Auditionnée au Sénat le 24 mars dernier, dans le cadre du projet de loi-cadre sur le développement des transports, la Fédération Nationale des Transports de Voyageurs (FNTV) avance ses lignes rouges. Derrière un soutien global au texte, la profession attend désormais des arbitrages clairs sur trois volets jugés structurants : financement, infrastructures et sécurité. Avec, en toile de fond, une urgence plus conjoncturelle mais tout aussi brûlante : la flambée des carburants.
Premier point, le financement. Pour la FNTV, l’inscription dans la loi d’une indexation des tarifs à l’inflation constitue un levier essentiel. L’objectif est simple : redonner de la visibilité économique aux opérateurs et permettre, à terme, le développement de l’offre. Dans un secteur soumis à des marges contraintes, cette mécanique d’indexation est perçue comme une condition de stabilité, voire de survie pour certains réseaux.

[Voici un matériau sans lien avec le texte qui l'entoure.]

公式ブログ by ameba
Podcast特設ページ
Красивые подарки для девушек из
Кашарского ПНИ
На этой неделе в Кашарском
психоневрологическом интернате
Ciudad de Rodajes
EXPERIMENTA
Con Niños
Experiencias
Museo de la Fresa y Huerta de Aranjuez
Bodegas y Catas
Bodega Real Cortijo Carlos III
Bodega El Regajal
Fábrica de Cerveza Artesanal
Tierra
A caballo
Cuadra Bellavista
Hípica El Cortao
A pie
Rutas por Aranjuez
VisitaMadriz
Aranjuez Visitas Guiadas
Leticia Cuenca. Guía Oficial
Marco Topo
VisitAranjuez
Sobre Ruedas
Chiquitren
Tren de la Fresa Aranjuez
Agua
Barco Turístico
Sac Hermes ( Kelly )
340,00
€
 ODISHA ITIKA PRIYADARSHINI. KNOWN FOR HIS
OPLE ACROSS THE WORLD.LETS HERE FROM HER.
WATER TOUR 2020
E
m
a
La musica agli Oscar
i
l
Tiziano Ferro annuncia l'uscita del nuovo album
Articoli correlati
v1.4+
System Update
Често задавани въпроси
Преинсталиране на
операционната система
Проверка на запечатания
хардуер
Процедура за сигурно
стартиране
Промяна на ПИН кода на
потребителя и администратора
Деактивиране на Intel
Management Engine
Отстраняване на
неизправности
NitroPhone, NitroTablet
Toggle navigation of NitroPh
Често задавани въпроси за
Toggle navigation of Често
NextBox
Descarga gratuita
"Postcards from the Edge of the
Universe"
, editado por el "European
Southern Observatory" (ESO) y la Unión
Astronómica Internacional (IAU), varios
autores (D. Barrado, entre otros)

Deuxième sujet, plus structurel encore : les gares routières. La fédération y voit un tournant potentiel. Elle milite pour que les collectivités de plus de 100 000 habitants aient l’obligation de se doter d’infrastructures adaptées. Une manière de remettre à niveau un maillage souvent délaissé, alors même que la demande de mobilité progresse. Mais au-delà de la création, Ingrid Mareschal la Déléguée Générale de la FNTV insiste sur un point clé : »éviter toute fermeture sèche d’équipements existants ». Autrement dit, organiser le réseau plutôt que le réduire. Une revendication ancienne qui trouve enfin un début de traduction dans le débat législatif.

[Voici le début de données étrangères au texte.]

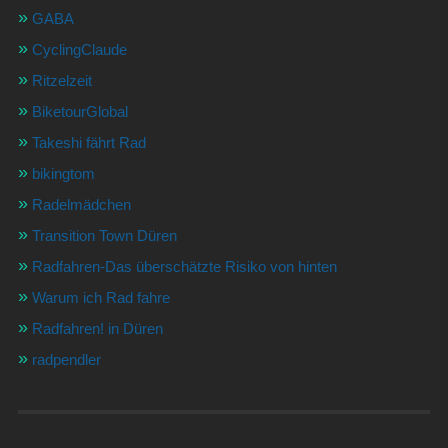
GABA
CyclingClaude
Ritzelzeit
BiketourGlobal
Takeshi fährt Rad
bikingtom
Radelmädchen
Transition Town Düren
Radfahren-Das überschätzte Risiko von hinten
Warum ich Rad fahre
Radfahren! in Düren
radpendler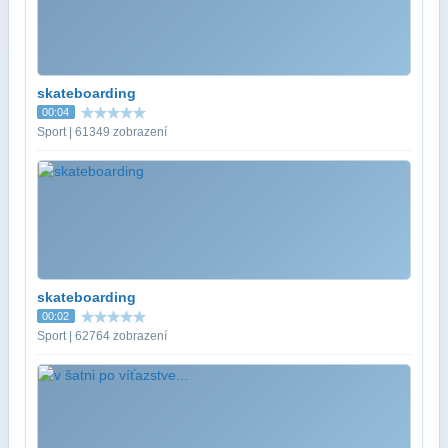
skateboarding
00:04
Sport | 61349 zobrazení
skateboarding
00:02
Sport | 62764 zobrazení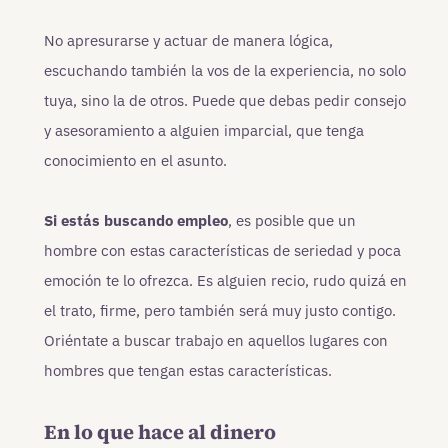
No apresurarse y actuar de manera lógica,
escuchando también la vos de la experiencia, no solo
tuya, sino la de otros. Puede que debas pedir consejo
y asesoramiento a alguien imparcial, que tenga
conocimiento en el asunto.
Si estás buscando empleo
, es posible que un
hombre con estas características de seriedad y poca
emoción te lo ofrezca. Es alguien recio, rudo quizá en
el trato, firme, pero también será muy justo contigo.
Oriéntate a buscar trabajo en aquellos lugares con
hombres que tengan estas características.
En lo que hace al dinero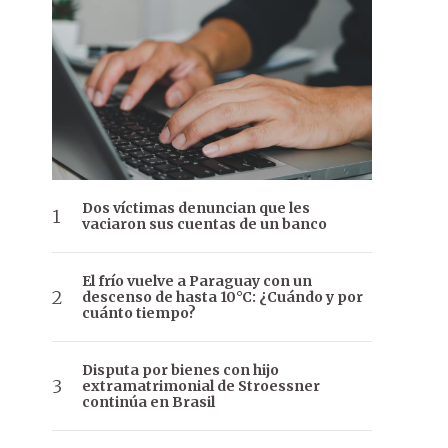
Dos víctimas denuncian que les
vaciaron sus cuentas de un banco
El frío vuelve a Paraguay con un
descenso de hasta 10°C: ¿Cuándo y por
cuánto tiempo?
Disputa por bienes con hijo
extramatrimonial de Stroessner
continúa en Brasil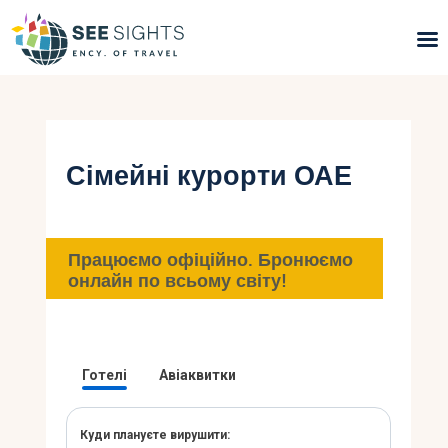
Пошук турів
Гарячі тури
Сімейні курорти ОАЕ
Типи Турів
Країни
Працюємо офіційно. Бронюємо
онлайн по всьому світу!
Інфо
Блог
Контакти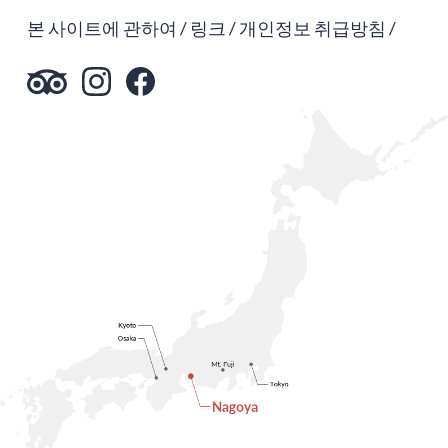
본 사이트에 관하여
링크
개인정보 취급방침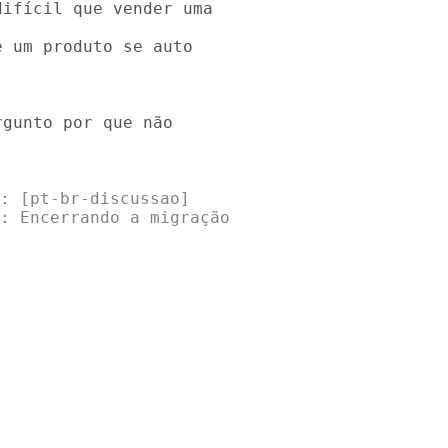
ifícil que vender uma 

 um produto se auto 

gunto por que não 

: [pt-br-discussao] 

: Encerrando a migração
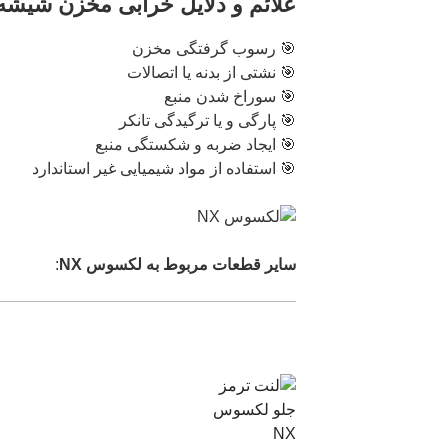
علائم و دلایل خرابی مخزن شیشه
🎯 رسوب گرفتگی مخزن
🎯 نشتی از بدنه یا اتصالات
🎯 سوراخ شدن منبع
🎯 پارگی و یا ترگیدگی تانکر
🎯 ایجاد ضربه و شکستگی منبع
🎯 استفاده از مواد شیمیایی غیر استاندارد
سایر قطعات مربوط به لکسوس NX
: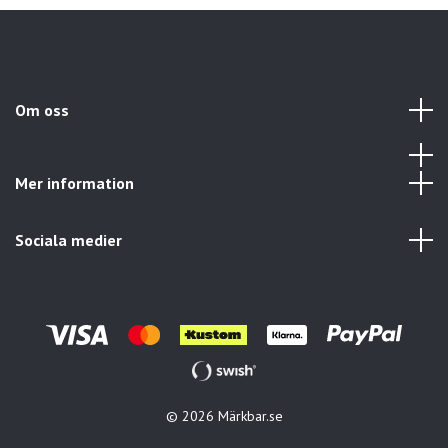
Om oss
Mer information
Sociala medier
© 2026 Märkbar.se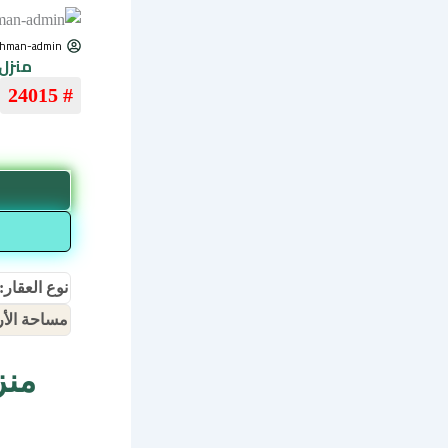
ahman-admin
منزل للبيع
# 24015
نوع العقار:
مساحة الأ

Sur le volet sécurité, la question du dépistage de stupéfiants cristallise les discussions. La fédération ne s’oppose pas au principe, mais demande un encadrement précis. La FNTV plaide pour : « une application limitée aux véhicules neufs à compter du 1er septembre 2029, afin de ne pas pénaliser les entreprises dont les flottes ne seraient pas équipées ». Car la réalité technique complique l’équation : associer éthylotest et dépistage de stupéfiants dans un même dispositif reste aujourd’hui difficile, notamment en raison de protocoles distincts, souffle pour l’alcool, test salivaire pour les stupéfiants. Sans clarification dans la loi, le risque est de créer une obligation inapplicable sur le terrain.

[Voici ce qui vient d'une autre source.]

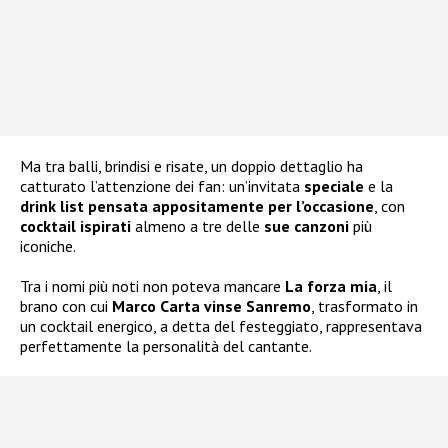
Ma tra balli, brindisi e risate, un doppio dettaglio ha
catturato l’attenzione dei fan: un’invitata
speciale
e la
drink list pensata appositamente per l’occasione
, con
cocktail ispirati
almeno a tre delle
sue canzoni
più
iconiche.
Tra i nomi più noti non poteva mancare
La forza mia
, il
brano con cui
Marco Carta vinse Sanremo
, trasformato in
un cocktail energico, a detta del festeggiato, rappresentava
perfettamente la personalità del cantante.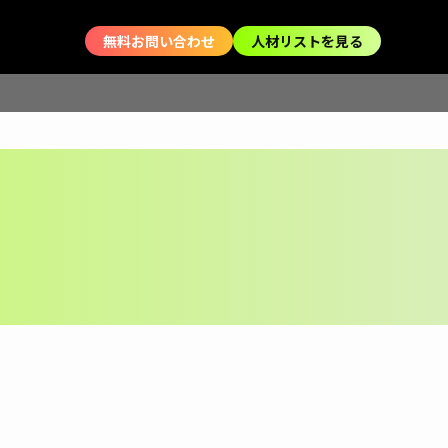
無料お問い合わせ
人材リストを見る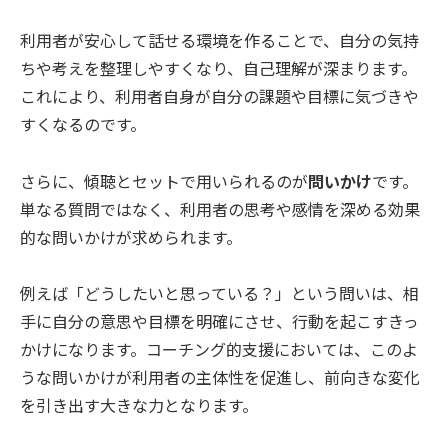
利用者が安心して話せる環境を作ることで、自分の気持
ちや考えを整理しやすくなり、自己理解が深まります。
これにより、利用者自身が自分の課題や目標に気づきや
すくなるのです。
さらに、傾聴とセットで用いられるのが
問いかけ
です。
単なる質問ではなく、利用者の思考や感情を深める効果
的な問いかけが求められます。
例えば「どうしたいと思っている？」という問いは、相
手に自分の意思や目標を明確にさせ、行動を起こすきっ
かけになります。コーチング的支援においては、このよ
うな問いかけが利用者の主体性を促進し、前向きな変化
を引き出す大きな力となります。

Mais c’est sans doute sur la question des carburants que l’inquiétude est la plus immédiate. La FNTV alerte sur une situation intenable pour de nombreux transporteurs. Des contrats signés sur la base d’un litre de carburant à 1,50 euro deviennent déficitaires lorsque les prix dépassent les 2,20 euros quelques semaines plus tard. Résultat : certains opérateurs roulent à perte. La fédération demande donc l’introduction d’un mécanisme inspiré du transport routier de marchandises (TRM), avec une clause d’ajustement automatique en pied de facture en fonction de l’évolution des prix du carburant. Une mesure de bon sens pour éviter que la volatilité énergétique ne fragilise davantage le secteur.